Le troisième temps – et je diffère un peu des propos qui ont été tenus – consisterait en un service « civique » obligatoire. Il s'agirait de rendre à la collectivité ce qu'elle nous a apporté. Il s'effectuerait sur un ou deux mois, avec éventuellement un premier mois obligatoire suivi d'un mois de prolongement de l'engagement, en une ou plusieurs fois – tout le monde ne pourrait pas l'effectuer au même moment, durant l'été par exemple. Cela permettrait de rendre un service aux différentes collectivités – associatives, hospitalières, d'État – afin de prendre conscience que tout ce dont nous avons la chance de bénéficier ne fonctionne pas tout seul, et qu'à travers tous ceux qui se dévouent au service public au sens large se trouve un corpus de valeurs qui nous est commun et qui fonde la Nation.

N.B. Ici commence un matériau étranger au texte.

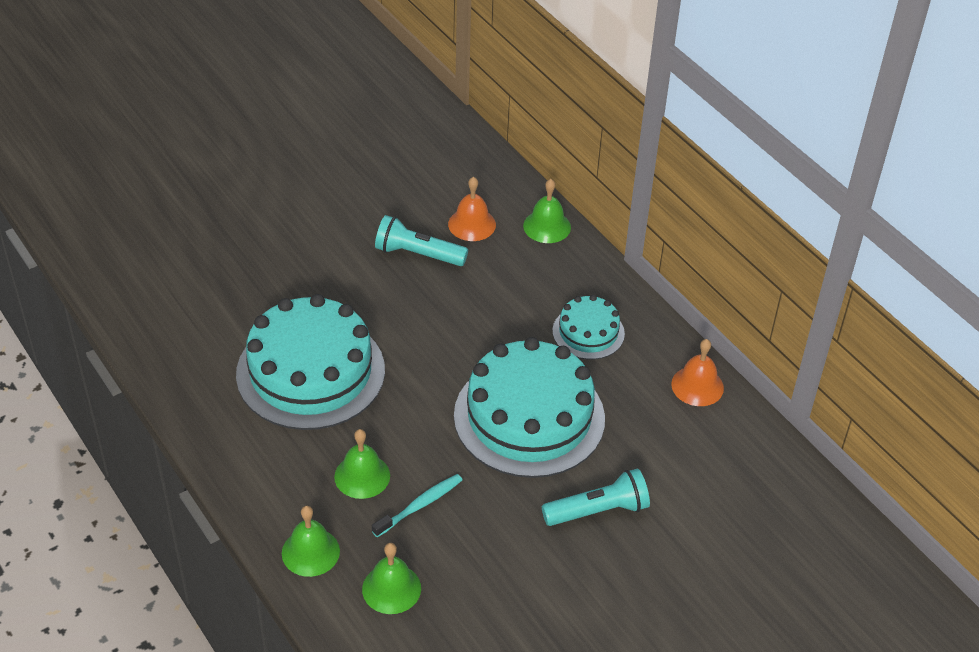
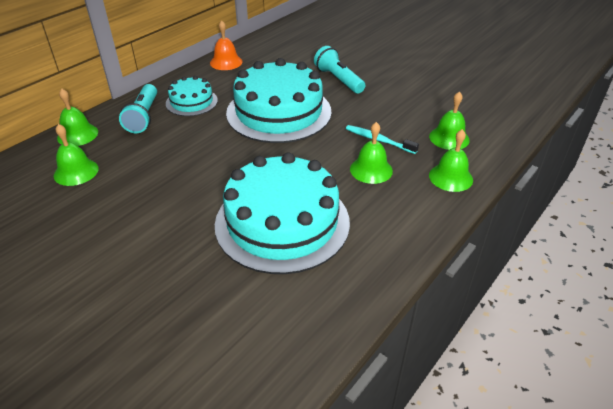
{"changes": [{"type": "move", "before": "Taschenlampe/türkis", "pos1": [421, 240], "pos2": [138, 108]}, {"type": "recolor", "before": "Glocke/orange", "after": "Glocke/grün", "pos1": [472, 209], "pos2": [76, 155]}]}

Tel est le triptyque envisagé : l'apprentissage de notre capacité de défense et de ses enjeux à l'école ; le recensement et la détection des difficultés d'insertion – s'agissant du caractère obligatoire, je me permets une parenthèse : il suffit de rendre inaccessibles un certain nombre de choses, comme le permis de conduire, si on n'a pas suivi les phases obligatoires ; enfin, un à deux mois de service lui aussi obligatoire. Doit-il s'effectuer dans la région de résidence ou en dehors ? Doit-il permettre la mixité et le brassage ? Il s'agit essentiellement d'une question de coût et de capacités matérielles d'accueil. Je pense d'ailleurs qu'il faudrait réfléchir au fait que les « besoins de brassage » ne sont sans doute pas les mêmes partout. Il faut tenir compte des niveaux sociologiques, des concentrations de difficultés, des ghettoïsations et du fait que des jeunes qui grandissent dans l'isolement ou dans une concentration excessive de difficultés sociales ont sans doute davantage besoin de « voir ailleurs » que ceux qui ont la chance de bénéficier d'une plus grande ouverture au monde.